Large Storage Area Didn't Violate Retail Use Requirement
A lease required the space to be used for retail purposes only, but permitted the storage of goods “as an incident” to conducting the retail business. A subtenant used 17,302 square feet of 60,000 square feet of the space for “extra storage.” The owner sued the tenant, claiming that it had violated the lease because the subtenant's storage area was so large that it wasn't incident to the retail business. The owner also claimed that the subtenant's use of so much space for storage deprived it of percentage rent.
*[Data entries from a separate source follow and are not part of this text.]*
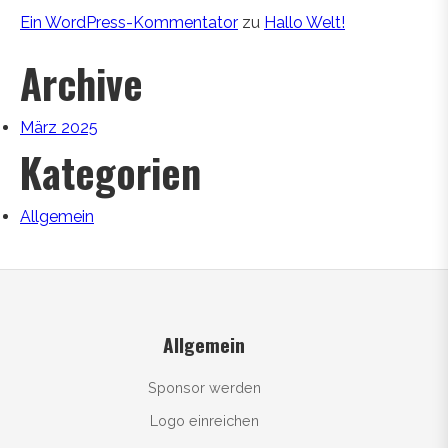
Ein WordPress-Kommentator
zu
Hallo Welt!
Archive
März 2025
Kategorien
Allgemein
Allgemein
Sponsor werden
Logo einreichen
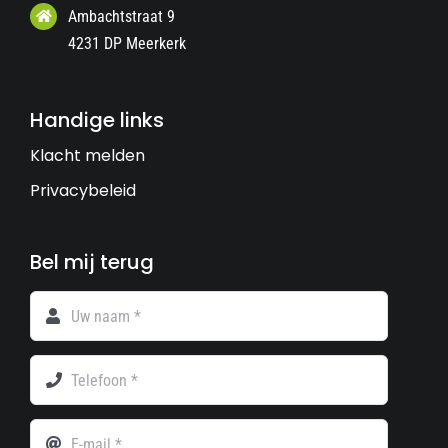
Ambachtstraat 9
4231 DP Meerkerk
Handige links
Klacht melden
Privacybeleid
Bel mij terug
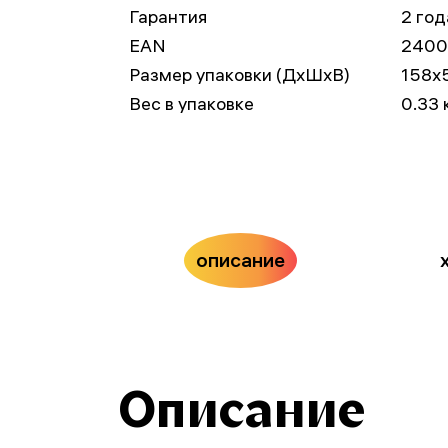
Гарантия
2 год
EAN
2400
Размер упаковки (ДxШxВ)
158x
Вес в упаковке
0.33 
описание
Описание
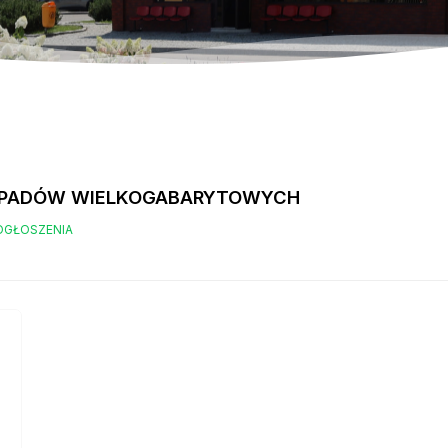
ODPADÓW WIELKOGABARYTOWYCH
OGŁOSZENIA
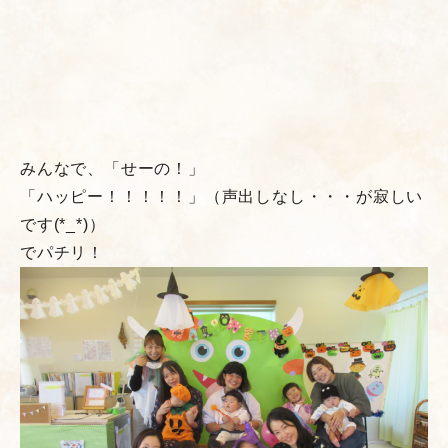
みんなで、「せーの！」
「ハッピー！！！！！」（声出しなし・・・が寂しい
です(*_*)）
でパチリ！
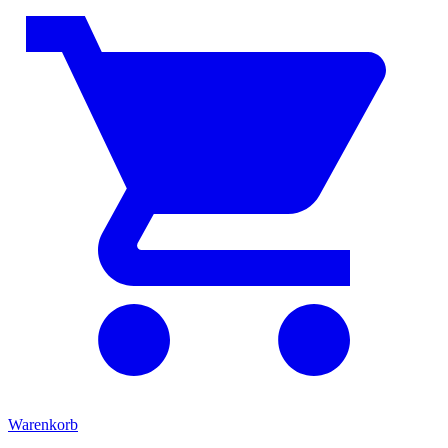
Warenkorb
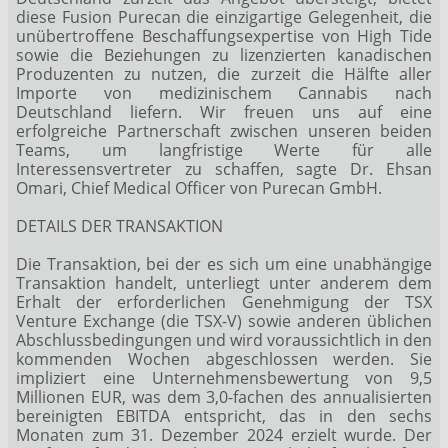
diese Fusion Purecan die einzigartige Gelegenheit, die
unübertroffene Beschaffungsexpertise von High Tide
sowie die Beziehungen zu lizenzierten kanadischen
Produzenten zu nutzen, die zurzeit die Hälfte aller
Importe von medizinischem Cannabis nach
Deutschland liefern. Wir freuen uns auf eine
erfolgreiche Partnerschaft zwischen unseren beiden
Teams, um langfristige Werte für alle
Interessensvertreter zu schaffen, sagte Dr. Ehsan
Omari, Chief Medical Officer von Purecan GmbH.
DETAILS DER TRANSAKTION
Die Transaktion, bei der es sich um eine unabhängige
Transaktion handelt, unterliegt unter anderem dem
Erhalt der erforderlichen Genehmigung der TSX
Venture Exchange (die TSX-V) sowie anderen üblichen
Abschlussbedingungen und wird voraussichtlich in den
kommenden Wochen abgeschlossen werden. Sie
impliziert eine Unternehmensbewertung von 9,5
Millionen EUR, was dem 3,0-fachen des annualisierten
bereinigten EBITDA entspricht, das in den sechs
Monaten zum 31. Dezember 2024 erzielt wurde. Der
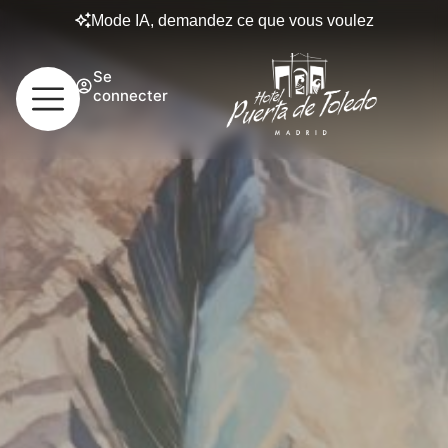
Mode IA, demandez ce que vous voulez
Se
connecter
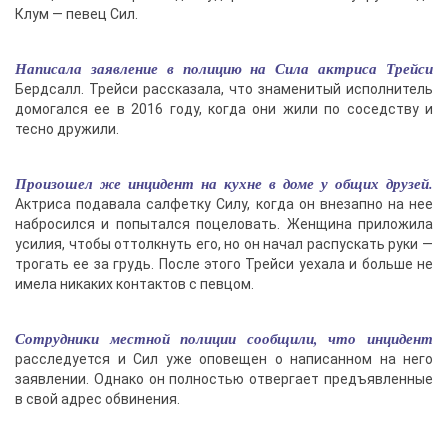
Клум — певец Сил.
Написала заявление в полицию на Сила актриса Трейси
Бердсалл. Трейси рассказала, что знаменитый исполнитель
домогался ее в 2016 году, когда они жили по соседству и
тесно дружили.
Произошел же инцидент на кухне в доме у общих друзей.
Актриса подавала салфетку Силу, когда он внезапно на нее
набросился и попытался поцеловать. Женщина приложила
усилия, чтобы оттолкнуть его, но он начал распускать руки —
трогать ее за грудь. После этого Трейси уехала и больше не
имела никаких контактов с певцом.
Сотрудники местной полиции сообщили, что инцидент
расследуется и Сил уже оповещен о написанном на него
заявлении. Однако он полностью отвергает предъявленные
в свой адрес обвинения.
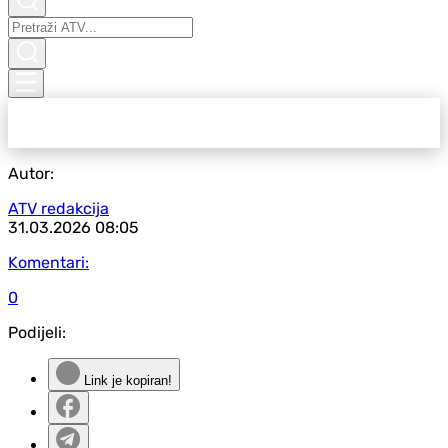
Autor:
ATV redakcija
31.03.2026
08:05
Komentari:
0
Podijeli:
Link je kopiran!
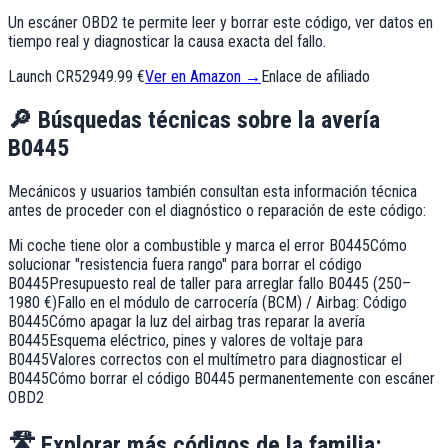
Un escáner OBD2 te permite leer y borrar este código, ver datos en
tiempo real y diagnosticar la causa exacta del fallo.
Launch CR529
49.99 €
Ver en Amazon →
Enlace de afiliado
🔎
Búsquedas técnicas sobre la avería
B0445
Mecánicos y usuarios también consultan esta información técnica
antes de proceder con el diagnóstico o reparación de este código:
Mi coche tiene olor a combustible y marca el error B0445
Cómo
solucionar "resistencia fuera rango" para borrar el código
B0445
Presupuesto real de taller para arreglar fallo B0445 (250–
1980 €)
Fallo en el módulo de carrocería (BCM) / Airbag: Código
B0445
Cómo apagar la luz del airbag tras reparar la avería
B0445
Esquema eléctrico, pines y valores de voltaje para
B0445
Valores correctos con el multímetro para diagnosticar el
B0445
Cómo borrar el código B0445 permanentemente con escáner
OBD2
🛣️
Explorar más códigos de la familia:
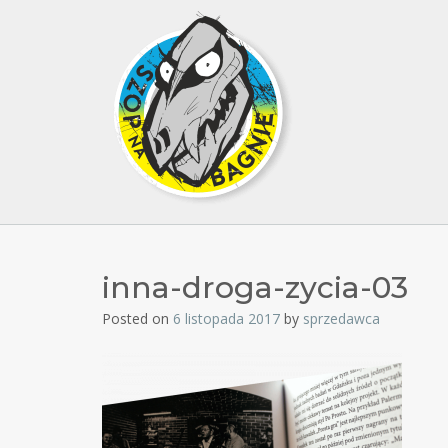
inna-droga-zycia-03
Posted on
6 listopada 2017
by
sprzedawca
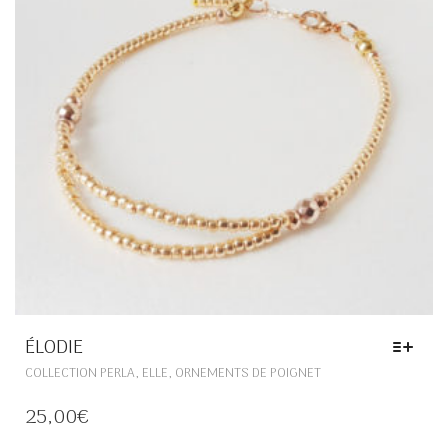
SUR
LA
PAGE
DU
PRODUIT
ÉLODIE
CE
,
,
COLLECTION PERLA
ELLE
ORNEMENTS DE POIGNET
PRODUIT
A
25,00
€
PLUSIEURS
VARIATIONS.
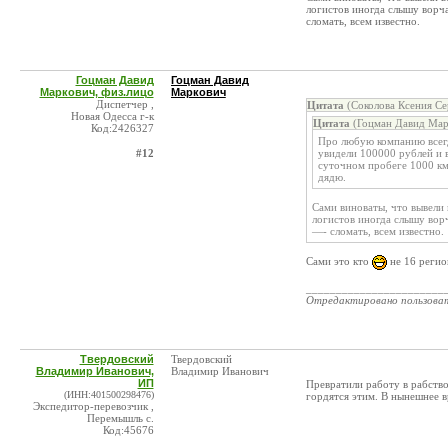
логистов иногда слышу ворча
сломать, всем известно.
Гоцман Давид
Гоцман Давид
Маркович, физ.лицо
Маркович
Диспетчер ,
Цитата
(Соколова Ксения Се
Новая Одесса г-к
Цитата
(Гоцман Давид Марк
Код:2426327
Про любую компанию всегд
#12
увидели 100000 рублей и в
суточном пробеге 1000 км 
дядю.
Сами виноваты, что вывели 
логистов иногда слышу ворч
—- сломать, всем известно.
Сами это кто
не 16 регион
_______________________
Отредактировано пользова
Твердовский
Твердовский
Владимир Иванович,
Владимир Иванович
ИП
Превратили работу в рабство
(ИНН:401500298476)
гордятся этим. В нынешнее в
Экспедитор-перевозчик ,
Перемышль с.
Код:45676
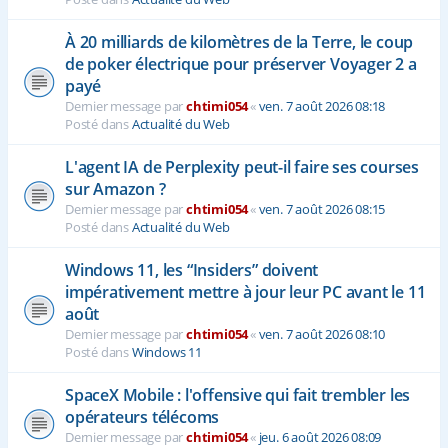
À 20 milliards de kilomètres de la Terre, le coup
de poker électrique pour préserver Voyager 2 a
payé
Dernier message par
chtimi054
«
ven. 7 août 2026 08:18
Posté dans
Actualité du Web
L'agent IA de Perplexity peut-il faire ses courses
sur Amazon ?
Dernier message par
chtimi054
«
ven. 7 août 2026 08:15
Posté dans
Actualité du Web
Windows 11, les “Insiders” doivent
impérativement mettre à jour leur PC avant le 11
août
Dernier message par
chtimi054
«
ven. 7 août 2026 08:10
Posté dans
Windows 11
SpaceX Mobile : l'offensive qui fait trembler les
opérateurs télécoms
Dernier message par
chtimi054
«
jeu. 6 août 2026 08:09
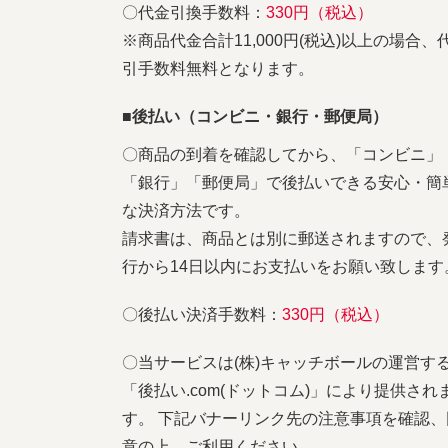
〇代金引換手数料：
330円（税込）
※商品代金合計11,000円(税込)以上の場合、
引手数料無料となります。
■後払い（コンビニ・銀行・郵便局）
〇商品の到着を確認してから、「コンビニ」
「銀行」「郵便局」で後払いできる安心・簡
な決済方法です。
請求書は、商品とは別に郵送されますので、
行から14日以内にお支払いをお願い致します
〇後払い決済手数料：
330円（税込）
〇当サービスは(株)キャッチボールの運営す
「後払い.com(ドットコム)」により提供され
す。 下記バナーリンク先の注意事項を確認、
意の上、ご利用ください。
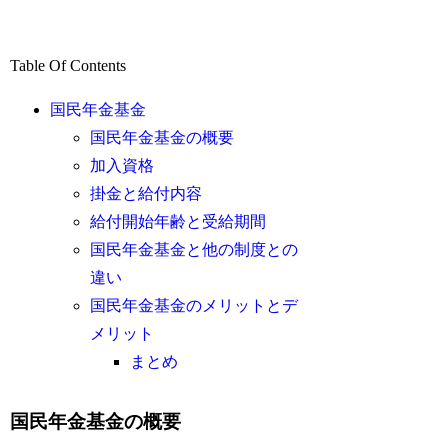
Table Of Contents
国民年金基金
国民年金基金の概要
加入資格
掛金と給付内容
給付開始年齢と受給期間
国民年金基金と他の制度との
違い
国民年金基金のメリットとデ
メリット
まとめ
国民年金基金の概要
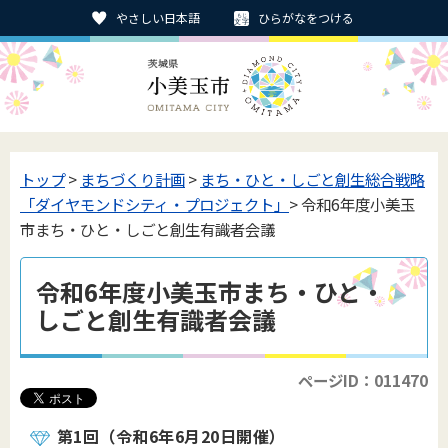
やさしい日本語
ひらがなをつける
トップ
>
まちづくり計画
>
まち・ひと・しごと創生総合戦略
「ダイヤモンドシティ・プロジェクト」
> 令和6年度小美玉
市まち・ひと・しごと創生有識者会議
令和6年度小美玉市まち・ひと・
しごと創生有識者会議
ページID：011470
第1回（令和6年6月20日開催）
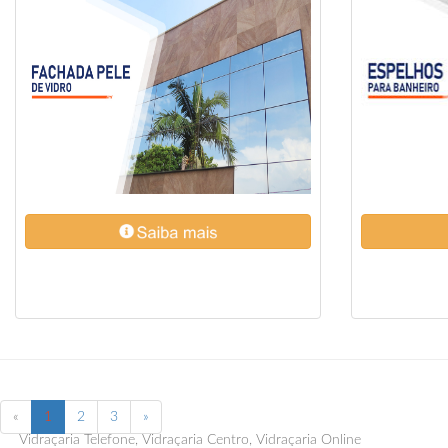
«
1
2
3
»
Vidraçaria Telefone, Vidraçaria Centro, Vidraçaria Online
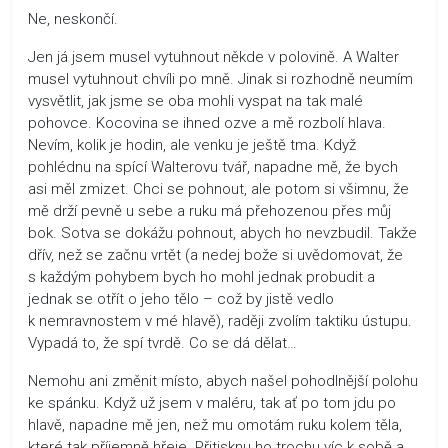
Ne, neskončí.
Jen já jsem musel vytuhnout někde v polovině. A Walter
musel vytuhnout chvíli po mně. Jinak si rozhodně neumím
vysvětlit, jak jsme se oba mohli vyspat na tak malé
pohovce. Kocovina se ihned ozve a mě rozbolí hlava.
Nevím, kolik je hodin, ale venku je ještě tma. Když
pohlédnu na spící Walterovu tvář, napadne mě, že bych
asi měl zmizet. Chci se pohnout, ale potom si všimnu, že
mě drží pevně u sebe a ruku má přehozenou přes můj
bok. Sotva se dokážu pohnout, abych ho nevzbudil. Takže
dřív, než se začnu vrtět (a nedej bože si uvědomovat, že
s každým pohybem bych ho mohl jednak probudit a
jednak se otřít o jeho tělo – což by jistě vedlo
k nemravnostem v mé hlavě), raději zvolím taktiku ústupu.
Vypadá to, že spí tvrdě. Co se dá dělat…
Nemohu ani změnit místo, abych našel pohodlnější polohu
ke spánku. Když už jsem v maléru, tak ať po tom jdu po
hlavě, napadne mě jen, než mu omotám ruku kolem těla,
které tak příjemně hřeje. Přitisknu ho trochu víc k sobě a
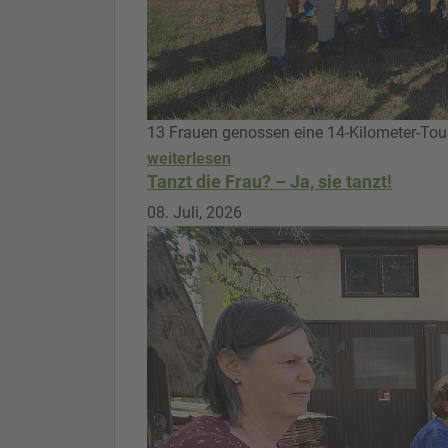
13 Frauen genossen eine 14-Kilometer-Tou
weiterlesen
Tanzt die Frau? – Ja, sie tanzt!
08. Juli, 2026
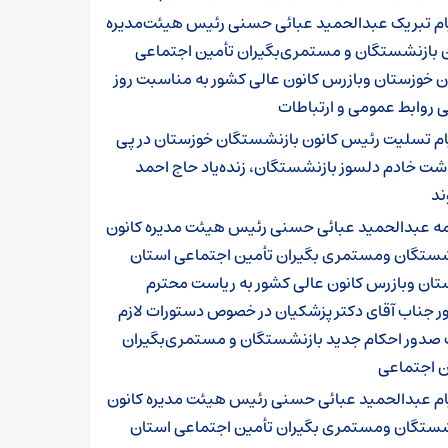
ام تبریک عبدالحمید عبائی حسنی رئیس هیئت‌مدیره
ن بازنشستگان و مستمری‌بگیران تأمین اجتماعی
ن خوزستان وبازرس کانون عالی کشور به مناسبت روز
 روابط عمومی و ارتباطات
ام تسلیت رئیس کانون بازنشستگان خوزستان در پی
شت خادم دلسوز بازنشستگان، زنده‌یاد حاج احمد
ند
مه عبدالحمید عبائی حسنی رئیس هیئت مدیره کانون
شستگان ومستمری بگیران تأمین اجتماعی استان
تان وبازرس کانون عالی کشور به ریاست محترم
ر جناب آقای دکتر پزشکیان در خصوص دستورات لازم
صدور احکام جدید بازنشستگان و مستمری‌بگیران
ن اجتماعی
ام عبدالحمید عبائی حسنی رئیس هیئت مدیره کانون
شستگان ومستمری بگیران تأمین اجتماعی استان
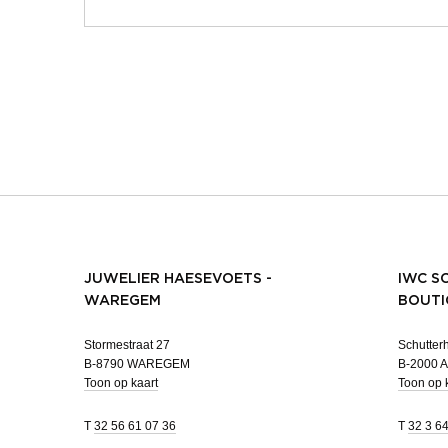
JUWELIER HAESEVOETS -
IWC S
WAREGEM
BOUTI
Stormestraat 27
Schutterh
B-8790 WAREGEM
B-2000
Toon op kaart
Toon op 
T
32 56 61 07 36
T
32 3 6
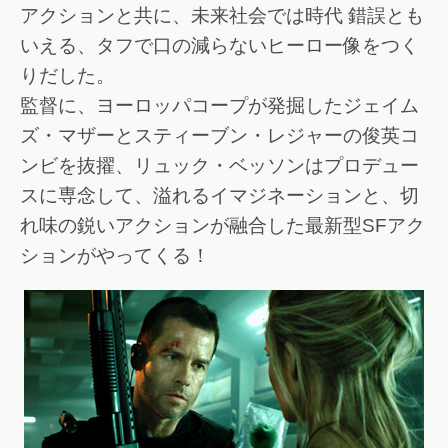
アクションと共に、未来社会では時代 錯誤とも
いえる、タフで口の減らないヒーロー像をつく
りだした。
監督に、ヨーロッパコープが発掘したジェイム
ズ・マザーとスティーブン・レジャーの俊英コ
ンビを抜擢、リュック・ベッソンはプロデュー
スに専念して、溢れるイマジネーションと、切
れ味の鋭いアクションが融合した最新型SFアク
ションがやってくる！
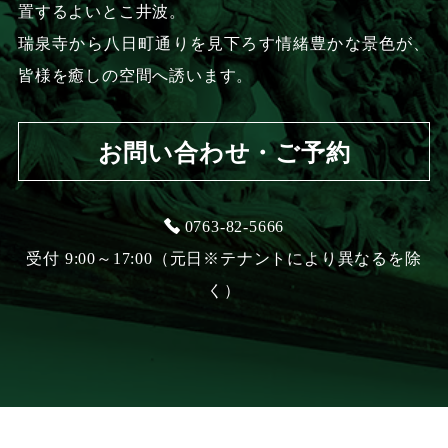
置するよいとこ井波。
瑞泉寺から八日町通りを見下ろす情緒豊かな景色が、
皆様を癒しの空間へ誘います。
お問い合わせ・ご予約
0763-82-5666
受付 9:00～17:00（元日※テナントにより異なるを除
く）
A Connecticut court ruled that tenant hadn't violated the lease. The court said that the lease recognized that storage of goods is incident to a retail operation's business. (The court noted that incident meant something dependent on or subordinate—that is, lower in priority—to something else of principal or greater importance.) Here, the use of part of the space for storage of goods was dependent on or subordinate to the business of selling those goods, said the court. Also, the nature of the subtenant's business (a seller of outdoor lawn and patio furniture) required a large storage area, the court added. The court also pointed out that the parties could have, but didn't, specify either the minimum square footage to be used for retail space or the maximum permitted for storage space. And the court refused to rewrite the lease to set those amounts. Also, the court rejected the owner's percentage rent argument because the owner didn't prove that the subtenant intentionally expanded the storage area to reduce percentage rent [The Stop & Shop Supermarket Co., LLC v. Granite National Realty, LLC].